You could be forgiven for thinking, upon reading the blurb, "oh no not again..." We have here the seven courts of Faerie, a London setting, dark basements, eerie mildew, urban magic - but then again an endorsement from Juliet McKenna, who knows what she's talking about.

The tale is of Niall Petersen, a man we first meet walking in the London Underground. Suddenly taken ill, as if by a heart attack, he is rescued by a mysterious woman called Blackbird, who at once begins to tell him he is not, in fact, who he thinks he is. There is Fey blood in his veins. Over the course of the next few chapters Niall finds out that somewhere in his past lies a dark secret, that gives him control of the 'gallowfyre.' Blackbird meanwhile is a Fey of Fire and Air. Their situation is not good. The unreconstructed Untainted are after them; turns out that six of the seven courts diluted their bloodline with mere human stuff in an effort to stay fertile, while the faerie fundamentalist seventh court, the Untainted, did not. And there's been trouble ever since.

So Niall has to run. The barrier between the human world and the Fey world is weak. He has to protect his daughter too. An ancient London ritual (which actually exists - it's 800 years old next year) called the Quit Rent Ceremony is the only thing stopping the wrathful Untainted from following their terrible plan.

Following the faerie Way to Shropshire, seeking the participants of the Quit Rent, via iron smiths and much derring-do, the unlikely pairing of Niall and Blackbird become closer to one another and to their goal of using a special forge to bring safety to the human world, and to their own lives.

This novel could have been so-so. But it ain't. For a debut novel, this is pretty good. The pacing is excellent, the characters interesting, the temptation to splurge on dozens of Fey with special powers ignored.
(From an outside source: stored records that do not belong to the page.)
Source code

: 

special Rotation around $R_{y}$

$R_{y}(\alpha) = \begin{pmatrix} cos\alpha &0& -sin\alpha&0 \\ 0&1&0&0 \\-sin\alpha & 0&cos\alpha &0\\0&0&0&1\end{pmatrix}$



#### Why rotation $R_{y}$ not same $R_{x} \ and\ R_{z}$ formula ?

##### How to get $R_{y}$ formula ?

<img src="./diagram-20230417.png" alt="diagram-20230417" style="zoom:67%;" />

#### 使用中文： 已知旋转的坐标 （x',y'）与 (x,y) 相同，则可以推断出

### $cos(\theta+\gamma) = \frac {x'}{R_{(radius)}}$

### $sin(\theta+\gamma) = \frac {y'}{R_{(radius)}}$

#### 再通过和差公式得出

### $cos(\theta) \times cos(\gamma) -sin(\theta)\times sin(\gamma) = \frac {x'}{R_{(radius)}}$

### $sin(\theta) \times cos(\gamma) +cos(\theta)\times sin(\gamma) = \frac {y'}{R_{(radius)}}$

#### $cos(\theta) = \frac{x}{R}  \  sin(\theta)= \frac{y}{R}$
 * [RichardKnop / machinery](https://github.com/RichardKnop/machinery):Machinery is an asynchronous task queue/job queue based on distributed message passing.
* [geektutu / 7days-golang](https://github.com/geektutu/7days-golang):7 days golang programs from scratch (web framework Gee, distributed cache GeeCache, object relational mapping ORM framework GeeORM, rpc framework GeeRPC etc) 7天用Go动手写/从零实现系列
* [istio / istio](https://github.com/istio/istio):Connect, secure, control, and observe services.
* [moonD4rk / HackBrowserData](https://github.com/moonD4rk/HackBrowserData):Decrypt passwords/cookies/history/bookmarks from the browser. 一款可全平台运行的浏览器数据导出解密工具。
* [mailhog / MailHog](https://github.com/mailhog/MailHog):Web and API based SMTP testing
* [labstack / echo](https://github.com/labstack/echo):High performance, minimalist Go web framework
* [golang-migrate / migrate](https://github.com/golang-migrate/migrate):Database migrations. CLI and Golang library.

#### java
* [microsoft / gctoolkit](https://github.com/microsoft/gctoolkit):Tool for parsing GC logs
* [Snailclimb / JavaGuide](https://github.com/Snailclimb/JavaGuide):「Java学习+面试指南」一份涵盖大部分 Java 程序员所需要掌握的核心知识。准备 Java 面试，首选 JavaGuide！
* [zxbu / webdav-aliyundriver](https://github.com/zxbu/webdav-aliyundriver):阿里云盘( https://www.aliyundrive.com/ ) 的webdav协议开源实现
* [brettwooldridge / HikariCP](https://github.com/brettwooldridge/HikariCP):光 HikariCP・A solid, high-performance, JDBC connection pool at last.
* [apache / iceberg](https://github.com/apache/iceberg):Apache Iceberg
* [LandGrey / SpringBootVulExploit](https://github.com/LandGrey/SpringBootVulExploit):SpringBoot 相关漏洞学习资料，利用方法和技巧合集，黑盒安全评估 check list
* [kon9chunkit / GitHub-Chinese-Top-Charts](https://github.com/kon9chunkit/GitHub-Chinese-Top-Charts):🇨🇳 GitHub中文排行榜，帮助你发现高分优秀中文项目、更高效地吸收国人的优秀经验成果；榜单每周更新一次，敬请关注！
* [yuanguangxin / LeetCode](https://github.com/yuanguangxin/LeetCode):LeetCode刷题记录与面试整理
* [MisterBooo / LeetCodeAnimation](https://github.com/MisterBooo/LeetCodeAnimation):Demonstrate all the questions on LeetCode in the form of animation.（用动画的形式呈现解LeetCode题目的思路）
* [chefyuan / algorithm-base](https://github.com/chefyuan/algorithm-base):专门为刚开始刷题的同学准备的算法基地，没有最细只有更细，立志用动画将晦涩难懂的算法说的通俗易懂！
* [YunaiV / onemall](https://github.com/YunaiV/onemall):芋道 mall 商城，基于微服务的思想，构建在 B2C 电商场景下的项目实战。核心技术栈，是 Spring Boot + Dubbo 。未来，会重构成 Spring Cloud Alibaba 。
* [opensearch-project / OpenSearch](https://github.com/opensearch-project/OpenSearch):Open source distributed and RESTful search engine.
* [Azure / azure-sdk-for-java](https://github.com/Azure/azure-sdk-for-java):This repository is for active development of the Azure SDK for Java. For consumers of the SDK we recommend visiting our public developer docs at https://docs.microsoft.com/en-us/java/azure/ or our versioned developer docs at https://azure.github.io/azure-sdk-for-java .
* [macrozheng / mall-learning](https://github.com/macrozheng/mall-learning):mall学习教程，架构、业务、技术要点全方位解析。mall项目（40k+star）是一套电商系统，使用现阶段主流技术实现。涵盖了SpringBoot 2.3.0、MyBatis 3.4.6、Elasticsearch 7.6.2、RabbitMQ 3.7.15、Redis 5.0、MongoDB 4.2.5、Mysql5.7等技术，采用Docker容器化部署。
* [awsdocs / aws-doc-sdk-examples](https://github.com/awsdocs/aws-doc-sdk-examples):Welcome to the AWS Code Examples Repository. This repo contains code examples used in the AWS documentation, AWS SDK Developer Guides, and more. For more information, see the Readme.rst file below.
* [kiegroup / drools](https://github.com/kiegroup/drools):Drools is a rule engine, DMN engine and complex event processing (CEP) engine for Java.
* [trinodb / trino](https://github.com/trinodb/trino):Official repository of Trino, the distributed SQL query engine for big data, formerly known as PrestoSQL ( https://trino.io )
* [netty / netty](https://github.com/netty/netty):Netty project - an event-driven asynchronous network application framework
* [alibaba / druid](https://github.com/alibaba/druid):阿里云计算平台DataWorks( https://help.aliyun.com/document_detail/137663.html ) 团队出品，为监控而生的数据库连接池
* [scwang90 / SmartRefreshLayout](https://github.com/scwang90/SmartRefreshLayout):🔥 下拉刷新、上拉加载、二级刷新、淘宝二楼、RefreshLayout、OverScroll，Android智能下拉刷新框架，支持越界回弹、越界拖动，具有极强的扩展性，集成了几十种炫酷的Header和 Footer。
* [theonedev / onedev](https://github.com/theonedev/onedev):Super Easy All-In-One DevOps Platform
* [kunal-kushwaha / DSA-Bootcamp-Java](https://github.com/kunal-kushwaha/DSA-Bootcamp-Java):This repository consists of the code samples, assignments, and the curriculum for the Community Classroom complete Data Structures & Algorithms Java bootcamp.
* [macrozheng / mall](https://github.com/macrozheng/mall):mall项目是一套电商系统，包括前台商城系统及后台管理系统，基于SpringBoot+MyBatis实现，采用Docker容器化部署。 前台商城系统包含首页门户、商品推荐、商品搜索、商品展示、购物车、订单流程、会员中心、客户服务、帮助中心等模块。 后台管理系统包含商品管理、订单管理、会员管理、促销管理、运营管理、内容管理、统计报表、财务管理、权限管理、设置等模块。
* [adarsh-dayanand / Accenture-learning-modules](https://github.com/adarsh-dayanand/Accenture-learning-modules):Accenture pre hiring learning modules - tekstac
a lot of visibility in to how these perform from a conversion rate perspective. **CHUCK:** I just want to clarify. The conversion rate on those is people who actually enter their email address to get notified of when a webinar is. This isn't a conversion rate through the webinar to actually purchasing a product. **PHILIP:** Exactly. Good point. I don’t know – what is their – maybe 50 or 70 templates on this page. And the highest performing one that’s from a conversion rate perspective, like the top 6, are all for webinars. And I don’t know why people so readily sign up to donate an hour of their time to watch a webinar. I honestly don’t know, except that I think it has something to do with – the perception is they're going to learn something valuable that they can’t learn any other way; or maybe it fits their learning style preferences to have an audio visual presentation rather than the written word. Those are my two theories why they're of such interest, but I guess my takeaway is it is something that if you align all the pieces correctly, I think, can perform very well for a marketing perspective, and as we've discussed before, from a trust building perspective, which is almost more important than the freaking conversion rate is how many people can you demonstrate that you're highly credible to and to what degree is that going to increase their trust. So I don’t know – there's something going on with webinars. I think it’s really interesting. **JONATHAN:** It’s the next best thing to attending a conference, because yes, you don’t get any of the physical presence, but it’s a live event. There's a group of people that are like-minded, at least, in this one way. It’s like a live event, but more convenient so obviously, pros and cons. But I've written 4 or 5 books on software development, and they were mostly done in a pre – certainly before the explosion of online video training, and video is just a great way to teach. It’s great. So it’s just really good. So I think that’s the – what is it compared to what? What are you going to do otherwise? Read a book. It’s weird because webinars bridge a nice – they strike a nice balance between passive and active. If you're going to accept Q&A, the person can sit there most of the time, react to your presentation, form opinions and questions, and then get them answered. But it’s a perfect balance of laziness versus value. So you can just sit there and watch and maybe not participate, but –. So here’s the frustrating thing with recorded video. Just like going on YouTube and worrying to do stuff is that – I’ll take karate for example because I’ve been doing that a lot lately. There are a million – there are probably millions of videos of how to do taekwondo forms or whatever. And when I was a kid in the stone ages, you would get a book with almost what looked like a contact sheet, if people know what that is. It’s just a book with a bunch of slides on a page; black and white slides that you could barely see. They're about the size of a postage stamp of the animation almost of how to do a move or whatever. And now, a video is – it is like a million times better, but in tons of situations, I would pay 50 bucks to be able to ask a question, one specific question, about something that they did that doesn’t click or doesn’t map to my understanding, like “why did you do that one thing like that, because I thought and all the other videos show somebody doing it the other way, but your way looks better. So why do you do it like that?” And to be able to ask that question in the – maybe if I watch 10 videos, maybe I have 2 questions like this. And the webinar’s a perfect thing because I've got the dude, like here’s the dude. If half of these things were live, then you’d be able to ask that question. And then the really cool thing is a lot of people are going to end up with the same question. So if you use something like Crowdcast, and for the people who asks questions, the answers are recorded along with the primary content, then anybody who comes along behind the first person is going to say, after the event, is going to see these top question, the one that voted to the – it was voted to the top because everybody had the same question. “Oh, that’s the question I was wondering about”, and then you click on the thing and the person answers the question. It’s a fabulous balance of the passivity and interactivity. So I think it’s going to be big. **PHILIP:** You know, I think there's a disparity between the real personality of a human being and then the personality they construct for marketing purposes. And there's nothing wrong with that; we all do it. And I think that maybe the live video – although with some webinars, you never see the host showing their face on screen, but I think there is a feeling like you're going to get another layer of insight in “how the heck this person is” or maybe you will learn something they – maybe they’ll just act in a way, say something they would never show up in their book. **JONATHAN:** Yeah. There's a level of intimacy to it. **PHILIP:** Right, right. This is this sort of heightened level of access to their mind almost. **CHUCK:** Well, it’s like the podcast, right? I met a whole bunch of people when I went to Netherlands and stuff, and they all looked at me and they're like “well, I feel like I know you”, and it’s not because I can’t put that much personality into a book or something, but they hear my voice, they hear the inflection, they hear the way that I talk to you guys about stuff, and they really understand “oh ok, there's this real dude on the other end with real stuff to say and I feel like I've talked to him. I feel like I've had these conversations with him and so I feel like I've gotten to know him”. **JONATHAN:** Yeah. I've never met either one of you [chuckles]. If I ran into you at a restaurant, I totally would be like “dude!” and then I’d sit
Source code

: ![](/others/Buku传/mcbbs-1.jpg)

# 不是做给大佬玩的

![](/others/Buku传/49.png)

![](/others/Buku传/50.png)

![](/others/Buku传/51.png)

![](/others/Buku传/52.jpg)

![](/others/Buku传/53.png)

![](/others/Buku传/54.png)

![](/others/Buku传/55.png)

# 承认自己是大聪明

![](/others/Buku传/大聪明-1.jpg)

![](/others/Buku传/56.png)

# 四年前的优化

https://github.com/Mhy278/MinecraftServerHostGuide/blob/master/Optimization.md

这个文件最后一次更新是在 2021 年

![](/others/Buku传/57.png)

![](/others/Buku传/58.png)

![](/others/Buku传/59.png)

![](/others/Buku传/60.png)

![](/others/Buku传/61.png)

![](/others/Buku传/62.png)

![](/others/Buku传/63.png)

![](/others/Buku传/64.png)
Probably it's a tad too long, but that's the case with so many novels. Also it's not been brilliantly proof-read. But those niggles apart, this is very well written, involving, and a terrific read. I really enjoyed it, and I wasn't expecting to. (It was quite strange reading the Shropshire parts though - as a Shropshire lad myself, currently living near Shrewsbury, I know the area well, including Bridgenorth, which is where the iron smiths live.)

I think there may be cross-over appeal here. Readers of Holly Black's excellent 'Tithe,' Herbie Brennan's bonkers 'Faerie Wars,' and maybe even readers of Steve Augarde's work would enjoy Sixty-One Nails. And there's another volume to come, because Blackbird is pregnant...


----------



## shevdon (Sep 4, 2010)

Hi Stephen,

Thank you so much for this great review, really glad you enjoyed the book.  Just wanted to let you know that the sequel, The Road to Bedlam is out this week, just as Sixty-One Nails is released in the US and Canada.

Hope the sequel lives up to expectations.  

Cheers

    Mike


----------



## Stephen Palmer (Sep 6, 2010)

Triffic!

I shall endeavour to get a copy, but if your publishers want to send me a review copy for Chronicles, I'll get to work


----------



## shevdon (Sep 6, 2010)

You'd have to contact Lee at Angry Robot - it's not up to me.  Drop him an email and see what he says.


----------



## Stephen Palmer (Sep 7, 2010)

Have done so!


----------